Sometimes, an obstacle proves too hard to conquer. Don’t despair and skip it altogether: It’s better to have partial data than no data at all. With this in mind, try designing the tests in a modular fashion, so that single steps can be skipped without jeopardizing the session.
Record everything
It goes without saying that you should be recording everything from the start, and inform the user about it. Some services, like Zoom, generate recordings in the cloud right after the meeting, and come with handy automated transcription tools. Do not fully trust automatic transcriptions, as they’re usually ridden with errors.
For long sessions, what I do is listen to the entire recording and transcribe the most significant passages, with timestamps that help locate the fragment later on. A curated list of sentences and actions is usually more digestible than an entire transcript in some cases. Plus, powerful statements from users provide quotes for your executive summary.
Keep the links to each recording and transcript, as well as a local copy of the videos.
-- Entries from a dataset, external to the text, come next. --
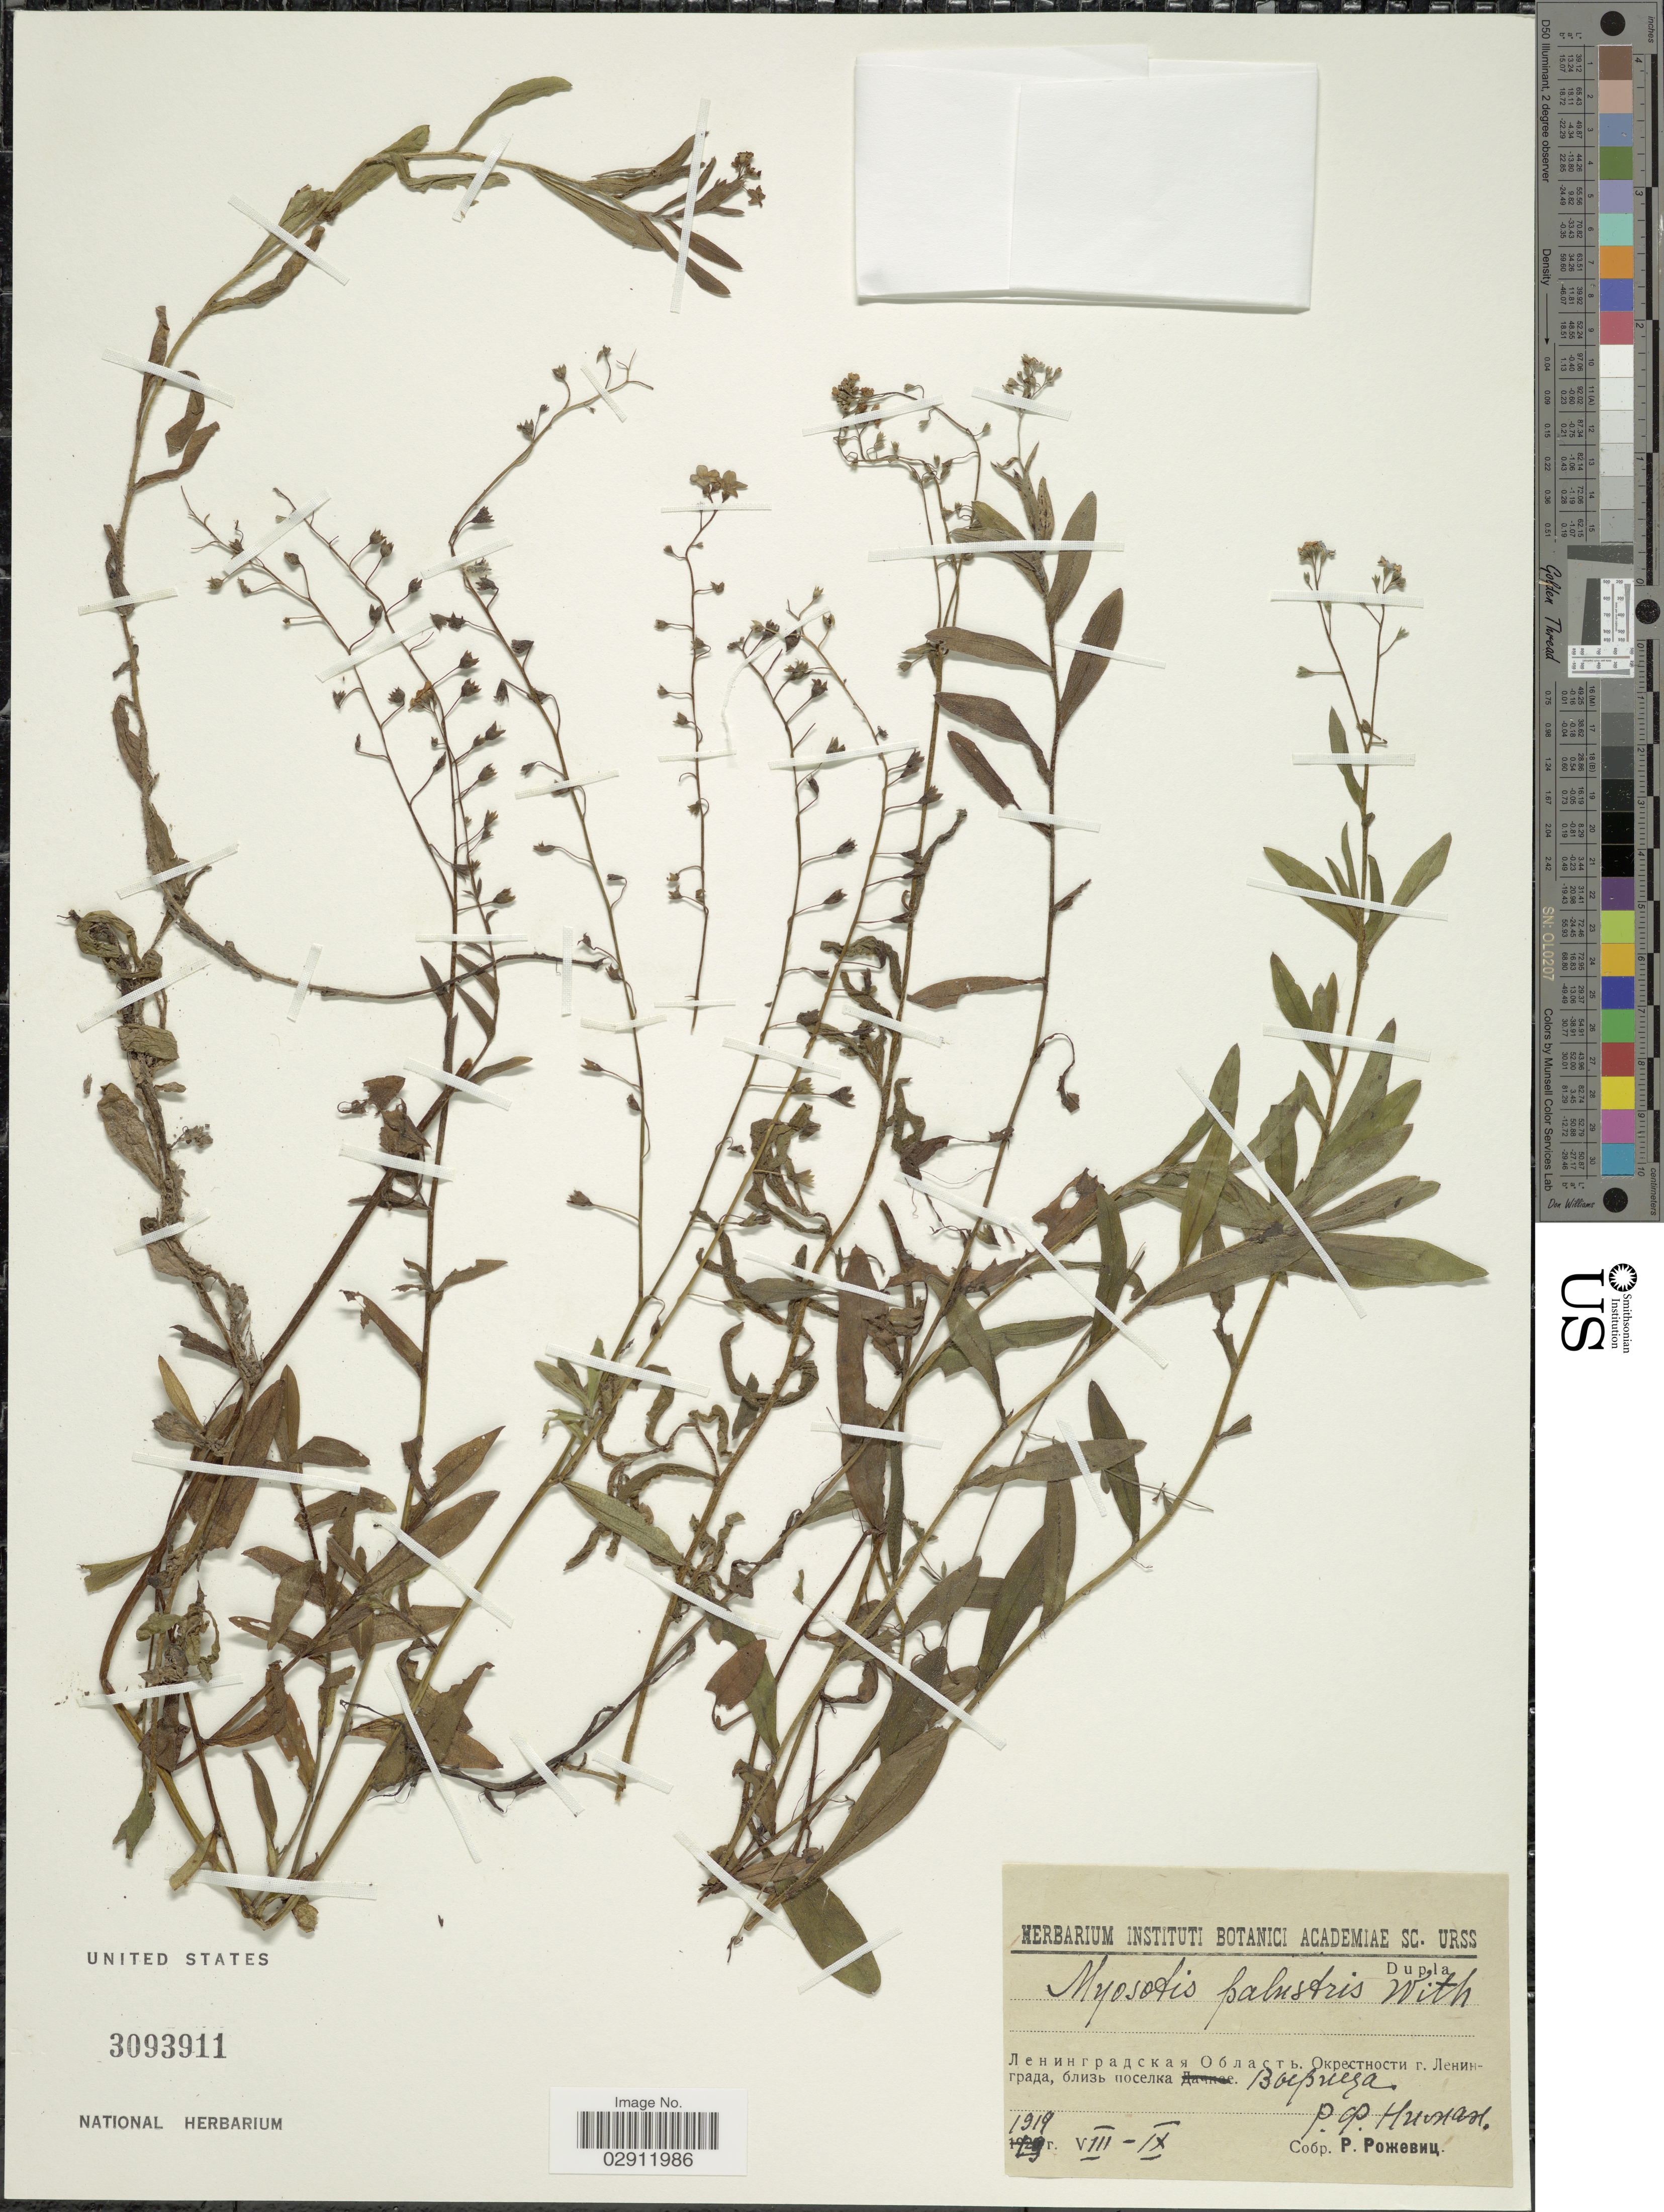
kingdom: Plantae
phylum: Tracheophyta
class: Magnoliopsida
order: Boraginales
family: Boraginaceae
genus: Myosotis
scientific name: Myosotis palustris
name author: L.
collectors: R. Niman & R. Rozhevits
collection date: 1919-08/1919-09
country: Russian Federation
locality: Vicinity of Sankt- Peterburg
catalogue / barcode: US 3093911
Much as lab notebooks, recordings are proof of your research and you should protect them.
Create an executive summary
Once you’re done with the sessions and transcribed the videos, you should end up with one or more of the following materials:
- A long list of findings hovering around a limited number of themes.
- Things that can be fixed right now, such as bugs or typos.
- Important but less urgent things that should be addressed at some point.
- Impressions on what went well and what went wrong in your research.
The way I like to structure my executive summaries after a user research project is centered around themes and actions:
- Goals of the study.
- The user persona you used.
- How you recruited the users.
- A description of the UX test.
- Issues found during testing (yours or the product’s).
- Findings by theme, with user quotes or screenshots.
- Conclusions (Quick wins, Potential projects, Recommendations).
- Links to resources (recordings, test materials, etc.).
List stuff that’s easy to fix in a “quick wins / low hanging fruit” section, and make sure to create tickets or issues in your issue tracker so you don’t forget about them. More complex issues can become epics, projects, or initiatives to be discussed with the team.